I plugged in the old Toshiba, and as expected, nothing. The gateway was the same. Finally, I came to Leah’s old HP. She had the computer for only a year and a half when it suddenly and inexplicably died. We found the mobo’s had a pretty common problem with that, and so we wrote it off… Eventually. For a solid year afterwards, before we bought her a replacement we would randomly plug the thing in just to see if it had spontaneously regenerated. It hadn’t.
This time though, I plugged it in expecting to be met with complete silence. I held down the power key, and to my utter astonishment, the boot posted. It immediately started screeching that it didn’t have an operating system, but the thing was on! Tentatively, I installed windows 7. It took. It’s working like a charm.

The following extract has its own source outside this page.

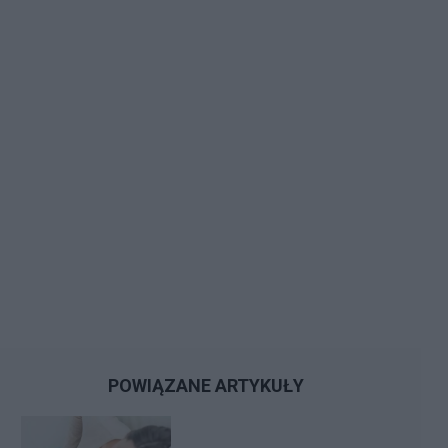
POWIĄZANE ARTYKUŁY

So, okay, this story turned out way longer than I really thought it would. But here is the bottom line; the take away that made my neck-hair stand on end… God isn’t speaking to me like he used to. But maybe… Just maybe I’m beginning to re-learn how to catch glimpses of him in other ways. Maybe, finally, for the first time in eons, I’ve opened my eyes wide enough to begin seeing the movement and rhythm of his Grace.
Maybe the great silence is truly coming to an end… Maybe the whole thing was a lesson in learning how to listen more intently? I don’t know. But when that screen came to life, I think I felt a little piece of my soul do the same.